→ Task details
Reproduce all of the records word for word, omitting the pictures.

→ Data for analysis
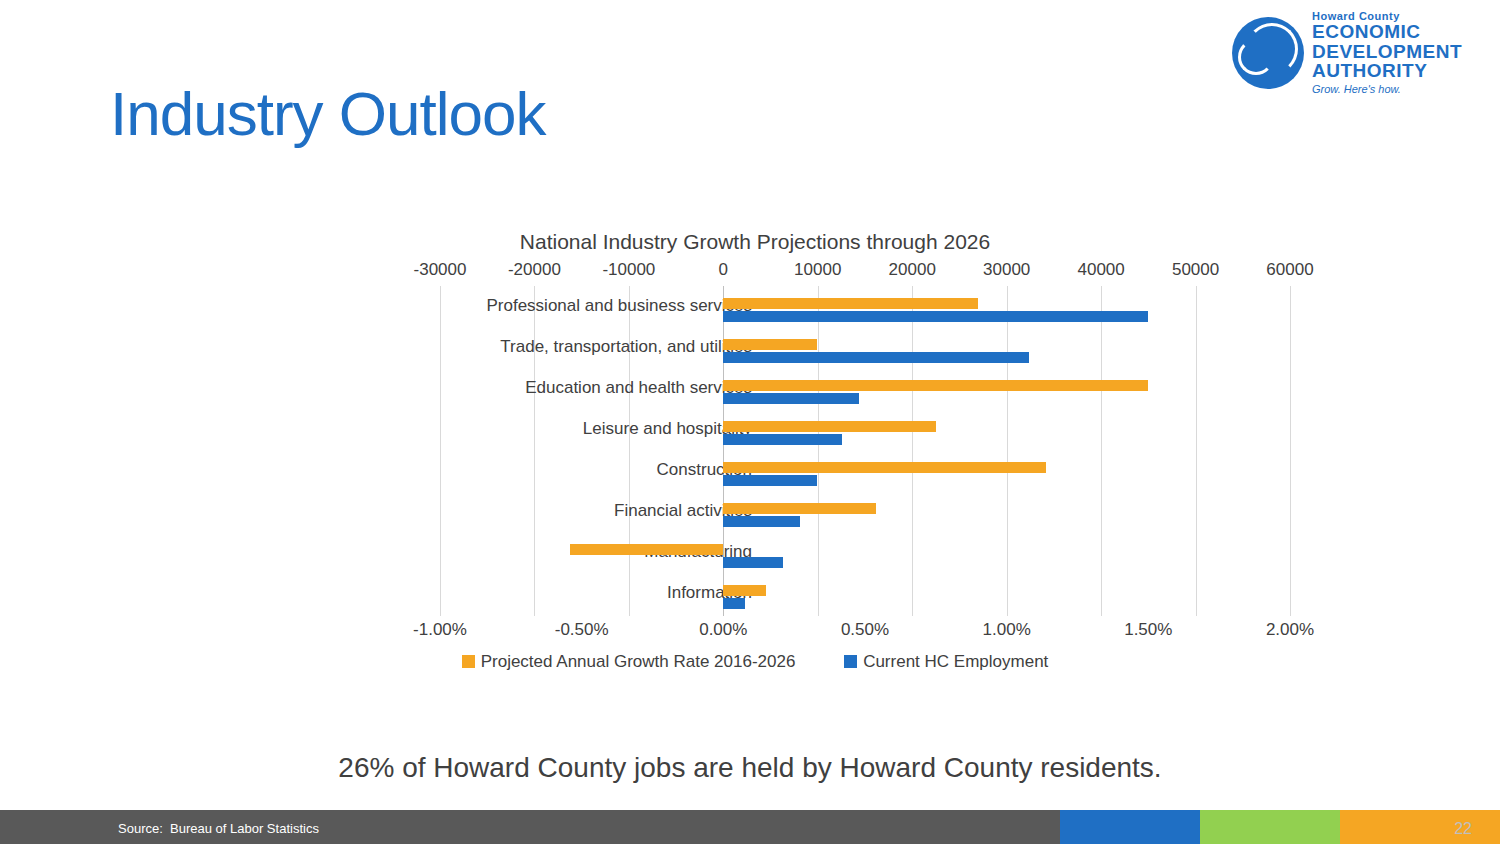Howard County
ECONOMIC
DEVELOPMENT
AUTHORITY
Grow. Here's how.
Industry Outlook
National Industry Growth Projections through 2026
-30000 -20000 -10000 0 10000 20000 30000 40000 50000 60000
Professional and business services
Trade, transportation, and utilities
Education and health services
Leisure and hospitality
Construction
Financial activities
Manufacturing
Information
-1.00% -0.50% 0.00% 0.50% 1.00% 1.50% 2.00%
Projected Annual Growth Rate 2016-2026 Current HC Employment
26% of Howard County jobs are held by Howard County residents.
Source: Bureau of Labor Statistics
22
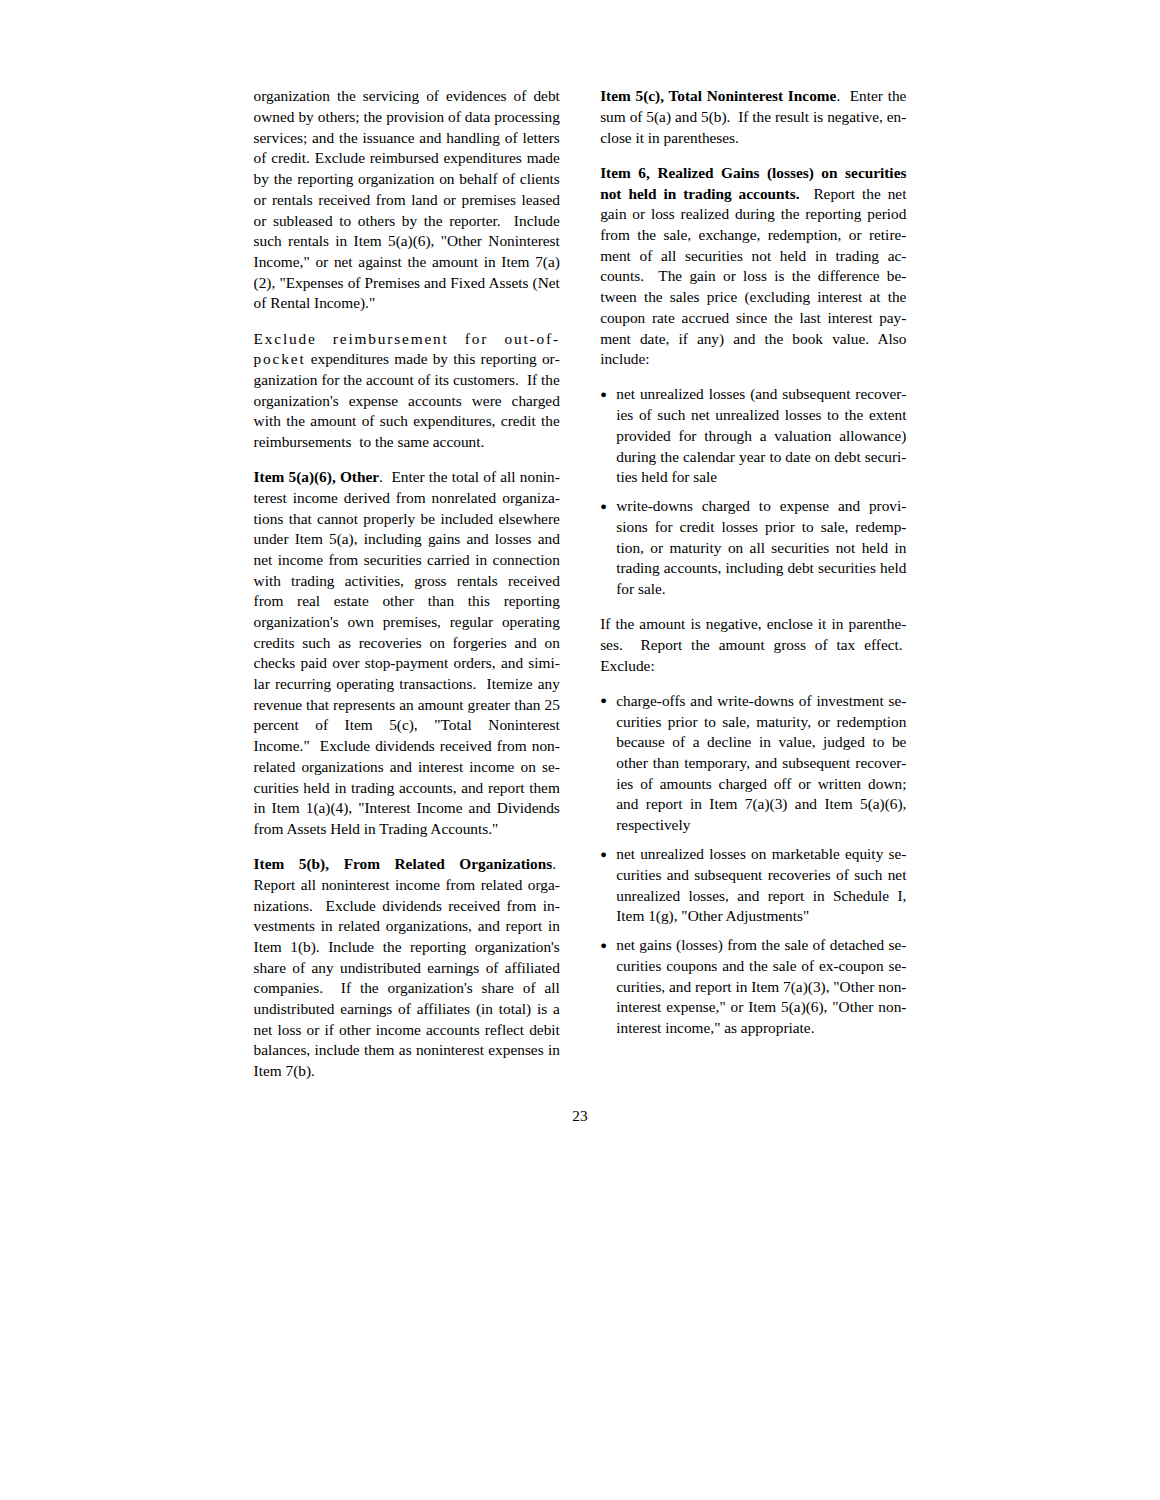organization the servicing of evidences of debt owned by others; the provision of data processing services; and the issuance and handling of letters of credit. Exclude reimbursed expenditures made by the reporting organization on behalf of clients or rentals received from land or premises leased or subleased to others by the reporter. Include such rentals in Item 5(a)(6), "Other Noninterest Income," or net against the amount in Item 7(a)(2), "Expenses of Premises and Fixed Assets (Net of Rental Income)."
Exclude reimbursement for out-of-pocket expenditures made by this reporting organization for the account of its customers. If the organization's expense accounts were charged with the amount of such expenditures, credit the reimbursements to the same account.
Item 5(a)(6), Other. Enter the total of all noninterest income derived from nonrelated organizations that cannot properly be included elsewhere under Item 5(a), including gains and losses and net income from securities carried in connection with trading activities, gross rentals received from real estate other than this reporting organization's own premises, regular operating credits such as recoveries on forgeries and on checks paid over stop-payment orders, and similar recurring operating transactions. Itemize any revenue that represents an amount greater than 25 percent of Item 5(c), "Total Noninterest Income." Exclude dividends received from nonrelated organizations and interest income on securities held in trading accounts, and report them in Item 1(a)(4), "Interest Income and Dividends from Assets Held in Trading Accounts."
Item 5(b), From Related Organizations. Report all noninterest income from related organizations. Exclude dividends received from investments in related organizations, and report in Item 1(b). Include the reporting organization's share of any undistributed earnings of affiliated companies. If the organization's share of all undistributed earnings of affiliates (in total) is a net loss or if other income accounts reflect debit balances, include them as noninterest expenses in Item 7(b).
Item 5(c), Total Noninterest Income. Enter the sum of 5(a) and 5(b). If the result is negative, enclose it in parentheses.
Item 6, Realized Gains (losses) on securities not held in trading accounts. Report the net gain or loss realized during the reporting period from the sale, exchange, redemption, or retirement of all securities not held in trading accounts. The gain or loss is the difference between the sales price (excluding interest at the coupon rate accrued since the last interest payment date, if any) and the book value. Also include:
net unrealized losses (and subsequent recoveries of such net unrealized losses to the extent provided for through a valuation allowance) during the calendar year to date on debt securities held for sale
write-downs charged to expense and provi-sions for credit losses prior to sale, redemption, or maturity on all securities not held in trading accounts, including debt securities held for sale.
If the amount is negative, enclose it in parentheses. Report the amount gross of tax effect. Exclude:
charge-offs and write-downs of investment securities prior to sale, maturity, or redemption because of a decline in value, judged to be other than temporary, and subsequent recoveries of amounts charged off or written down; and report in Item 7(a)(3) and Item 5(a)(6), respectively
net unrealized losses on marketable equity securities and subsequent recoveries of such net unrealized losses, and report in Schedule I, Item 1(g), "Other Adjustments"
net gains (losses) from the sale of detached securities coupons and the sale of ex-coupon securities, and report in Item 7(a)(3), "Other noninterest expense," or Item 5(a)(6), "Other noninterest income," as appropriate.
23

→ Answer box
Howard County
ECONOMIC
DEVELOPMENT
AUTHORITY
Grow. Here's how.
Industry Outlook
National Industry Growth Projections through 2026
-30000 -20000 -10000 0 10000 20000 30000 40000 50000 60000
Professional and business services
Trade, transportation, and utilities
Education and health services
Leisure and hospitality
Construction
Financial activities
Manufacturing
Information
-1.00% -0.50% 0.00% 0.50% 1.00% 1.50% 2.00%
Projected Annual Growth Rate 2016-2026 Current HC Employment
26% of Howard County jobs are held by Howard County residents.
Source: Bureau of Labor Statistics
22
organization the servicing of evidences of debt owned by others; the provision of data processing services; and the issuance and handling of letters of credit. Exclude reimbursed expenditures made by the reporting organization on behalf of clients or rentals received from land or premises leased or subleased to others by the reporter. Include such rentals in Item 5(a)(6), "Other Noninterest Income," or net against the amount in Item 7(a)(2), "Expenses of Premises and Fixed Assets (Net of Rental Income)."
Exclude reimbursement for out-of-pocket expenditures made by this reporting organization for the account of its customers. If the organization's expense accounts were charged with the amount of such expenditures, credit the reimbursements to the same account.
Item 5(a)(6), Other. Enter the total of all noninterest income derived from nonrelated organizations that cannot properly be included elsewhere under Item 5(a), including gains and losses and net income from securities carried in connection with trading activities, gross rentals received from real estate other than this reporting organization's own premises, regular operating credits such as recoveries on forgeries and on checks paid over stop-payment orders, and similar recurring operating transactions. Itemize any revenue that represents an amount greater than 25 percent of Item 5(c), "Total Noninterest Income." Exclude dividends received from nonrelated organizations and interest income on securities held in trading accounts, and report them in Item 1(a)(4), "Interest Income and Dividends from Assets Held in Trading Accounts."
Item 5(b), From Related Organizations. Report all noninterest income from related organizations. Exclude dividends received from investments in related organizations, and report in Item 1(b). Include the reporting organization's share of any undistributed earnings of affiliated companies. If the organization's share of all undistributed earnings of affiliates (in total) is a net loss or if other income accounts reflect debit balances, include them as noninterest expenses in Item 7(b).
Item 5(c), Total Noninterest Income. Enter the sum of 5(a) and 5(b). If the result is negative, enclose it in parentheses.
Item 6, Realized Gains (losses) on securities not held in trading accounts. Report the net gain or loss realized during the reporting period from the sale, exchange, redemption, or retirement of all securities not held in trading accounts. The gain or loss is the difference between the sales price (excluding interest at the coupon rate accrued since the last interest payment date, if any) and the book value. Also include:
net unrealized losses (and subsequent recoveries of such net unrealized losses to the extent provided for through a valuation allowance) during the calendar year to date on debt securities held for sale
write-downs charged to expense and provi-sions for credit losses prior to sale, redemption, or maturity on all securities not held in trading accounts, including debt securities held for sale.
If the amount is negative, enclose it in parentheses. Report the amount gross of tax effect. Exclude:
charge-offs and write-downs of investment securities prior to sale, maturity, or redemption because of a decline in value, judged to be other than temporary, and subsequent recoveries of amounts charged off or written down; and report in Item 7(a)(3) and Item 5(a)(6), respectively
net unrealized losses on marketable equity securities and subsequent recoveries of such net unrealized losses, and report in Schedule I, Item 1(g), "Other Adjustments"
net gains (losses) from the sale of detached securities coupons and the sale of ex-coupon securities, and report in Item 7(a)(3), "Other noninterest expense," or Item 5(a)(6), "Other noninterest income," as appropriate.
23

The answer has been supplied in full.